RECORDED DATA Start Marker

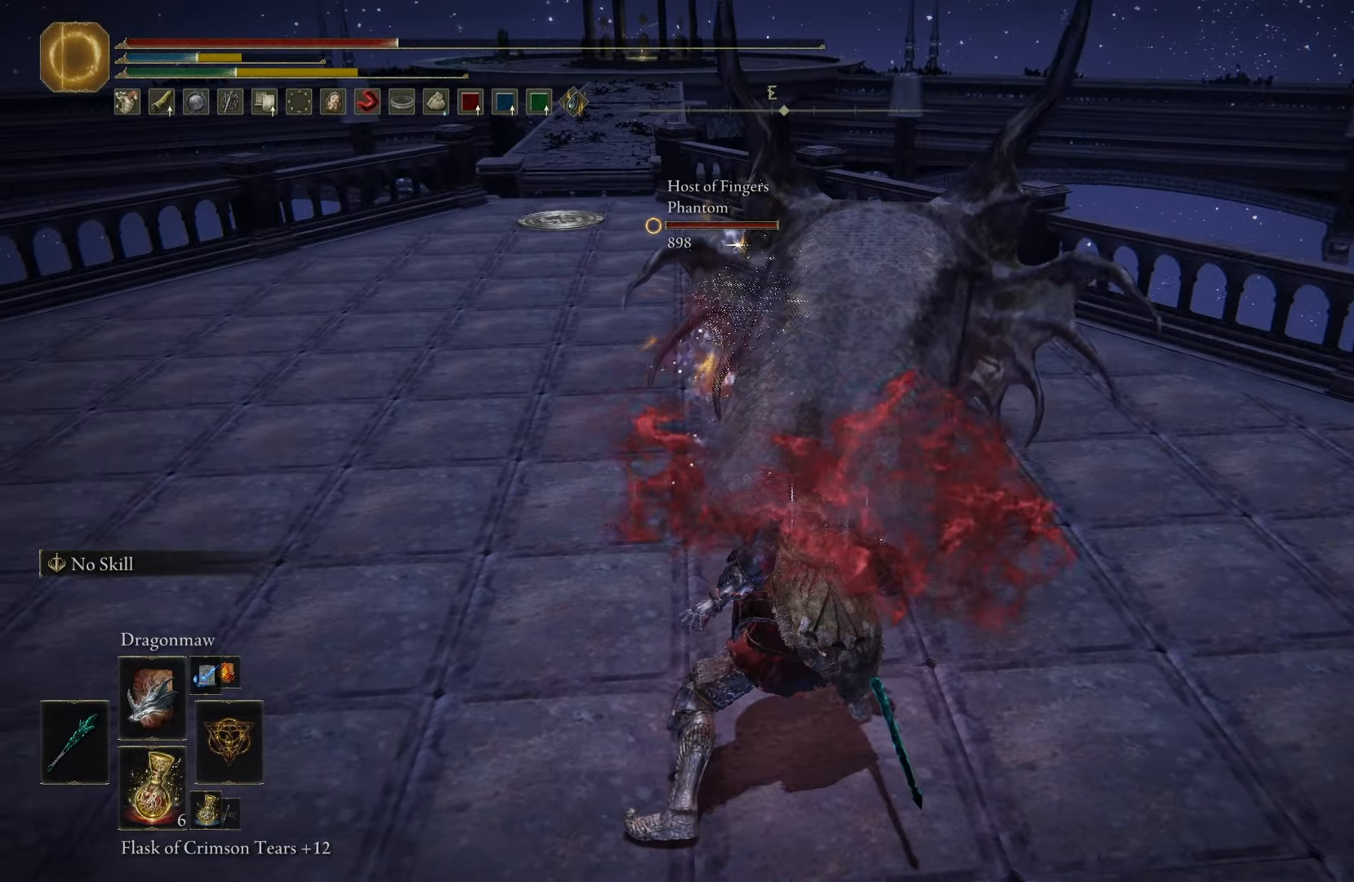
{"buttons": [], "left_stick": "down-left", "right_stick": "center", "events": [[300, "left_stick", "down-left"]]}
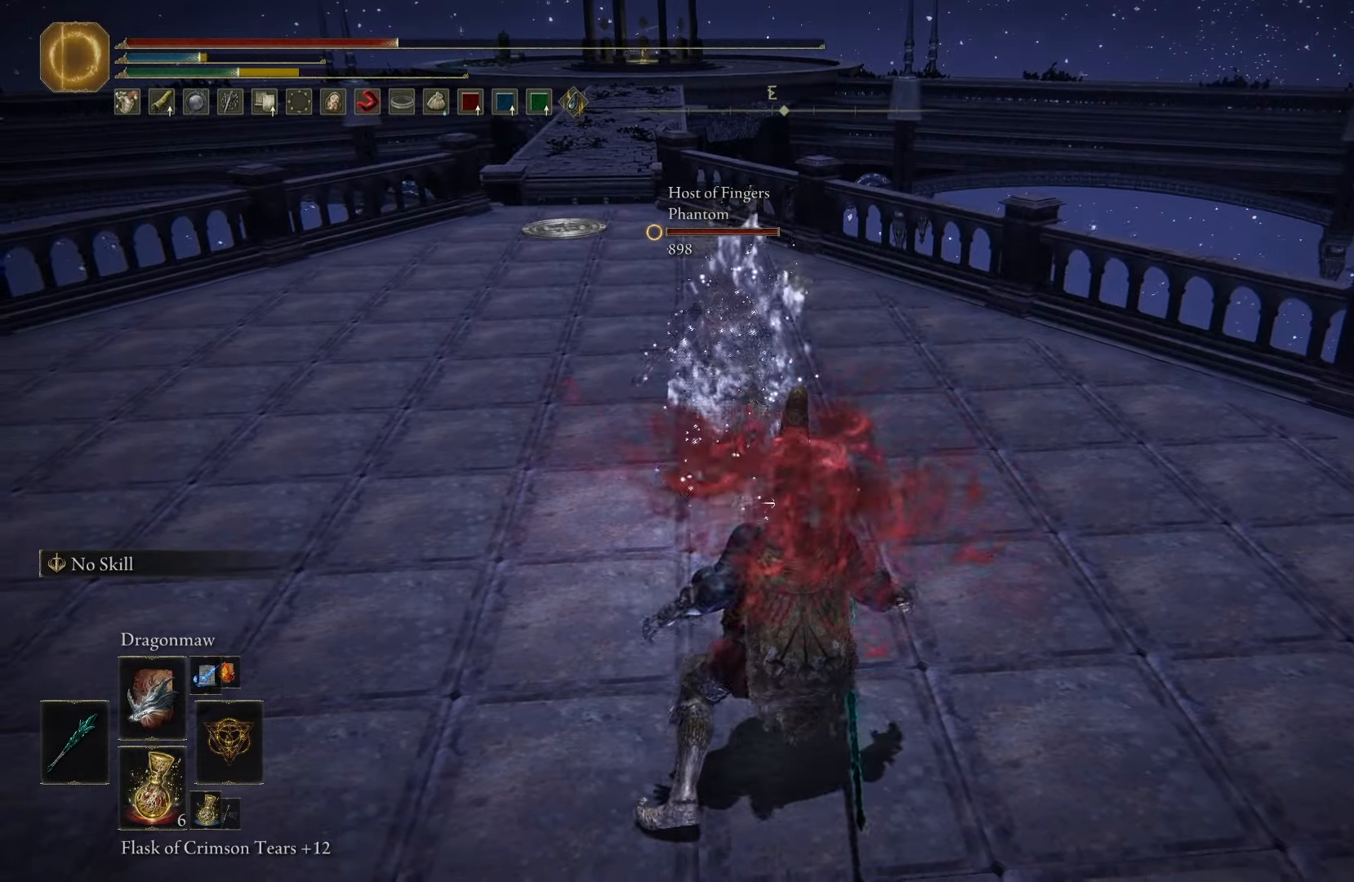
{"buttons": [], "left_stick": "down-left", "right_stick": "center", "events": [[333, "START", "down"], [433, "START", "up"]]}
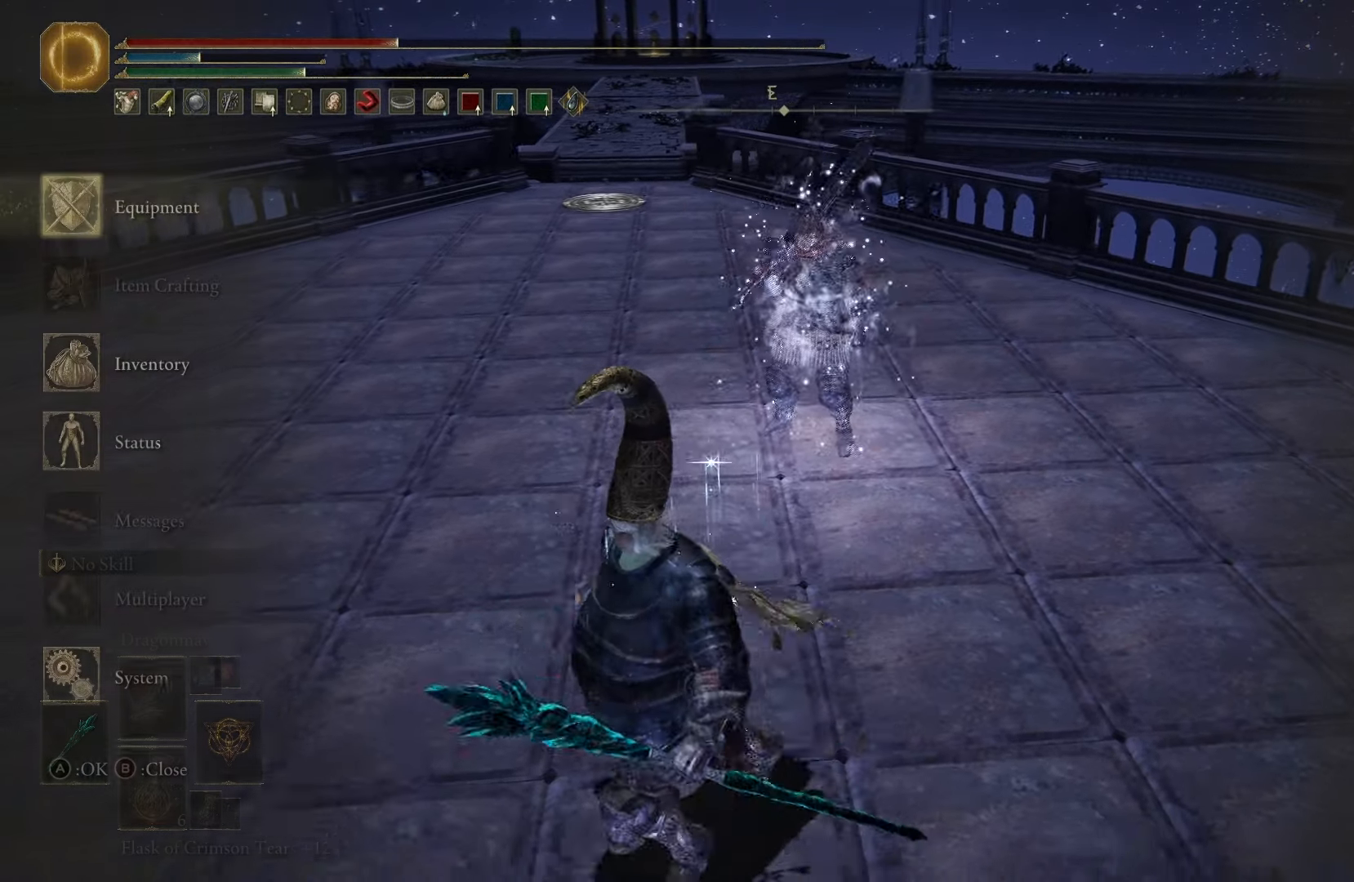
{"buttons": ["START"], "left_stick": "up-left", "right_stick": "center", "events": [[400, "START", "down"], [433, "left_stick", "up-left"]]}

RECORDED DATA End Marker

Return the material exactly as given, apart from the pictures.

{"buttons": [], "left_stick": "down-left", "right_stick": "center", "events": [[300, "left_stick", "down-left"]]}
{"buttons": [], "left_stick": "down-left", "right_stick": "center", "events": [[333, "START", "down"], [433, "START", "up"]]}
{"buttons": ["START"], "left_stick": "up-left", "right_stick": "center", "events": [[400, "START", "down"], [433, "left_stick", "up-left"]]}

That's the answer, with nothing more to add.